- _EXERCISE REQUIREMENTS_
Each record that comes next should be output exactly; pictures do not belong in the copy.

- _DATA EXCERPTS_
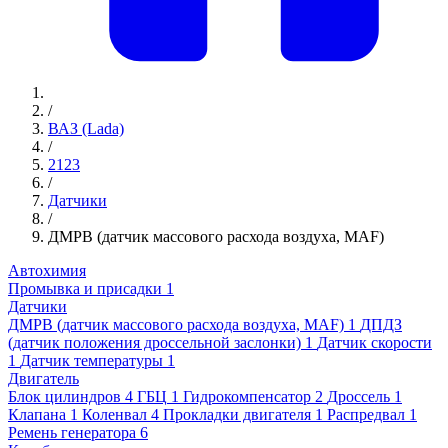
/
ВАЗ (Lada)
/
2123
/
Датчики
/
ДМРВ (датчик массового расхода воздуха, MAF)
Автохимия
Промывка и присадки
1
Датчики
ДМРВ (датчик массового расхода воздуха, MAF)
1
ДПДЗ
(датчик положения дроссельной заслонки)
1
Датчик скорости
1
Датчик температуры
1
Двигатель
Блок цилиндров
4
ГБЦ
1
Гидрокомпенсатор
2
Дроссель
1
Клапана
1
Коленвал
4
Прокладки двигателя
1
Распредвал
1
Ремень генератора
6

- _PROBLEM SOLUTION_
/
ВАЗ (Lada)
/
2123
/
Датчики
/
ДМРВ (датчик массового расхода воздуха, MAF)
Автохимия
Промывка и присадки
1
Датчики
ДМРВ (датчик массового расхода воздуха, MAF)
1
ДПДЗ
(датчик положения дроссельной заслонки)
1
Датчик скорости
1
Датчик температуры
1
Двигатель
Блок цилиндров
4
ГБЦ
1
Гидрокомпенсатор
2
Дроссель
1
Клапана
1
Коленвал
4
Прокладки двигателя
1
Распредвал
1
Ремень генератора
6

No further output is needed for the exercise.